(Data to use Opens)
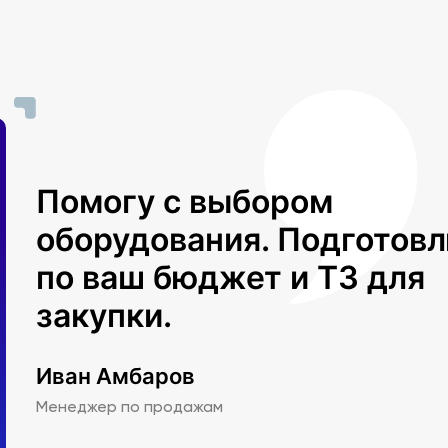
Помогу с выбором
оборудования. Подготов
по ваш бюджет и ТЗ для
закупки.
Иван Амбаров
Менеджер по продажам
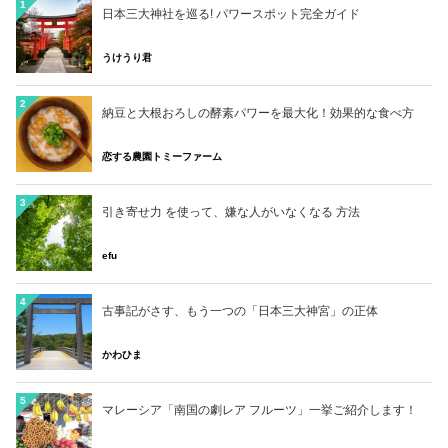
1
日本三大神社を巡る! パワースポット完全ガイド
うけうり君
2
納豆と大根おろしの酵素パワーを最大化！効果的な食べ方
恋する農園トミーファーム
3
引き寄せ力 を使って、嫌な人がいなくなる 方法
efu
4
古事記がさす、もう一つの「日本三大神宮」の正体
かわひま
5
マレーシア「南国の劇レア フルーツ」一挙ご紹介します！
(Data to use Closes)
Reproduce the text of both entries above word for word, leaving the pictures out of your answer.

Помогу с выбором
оборудования. Подготов
по ваш бюджет и ТЗ для
закупки.
Иван Амбаров
Менеджер по продажам
1
日本三大神社を巡る! パワースポット完全ガイド
うけうり君
2
納豆と大根おろしの酵素パワーを最大化！効果的な食べ方
恋する農園トミーファーム
3
引き寄せ力 を使って、嫌な人がいなくなる 方法
efu
4
古事記がさす、もう一つの「日本三大神宮」の正体
かわひま
5
マレーシア「南国の劇レア フルーツ」一挙ご紹介します！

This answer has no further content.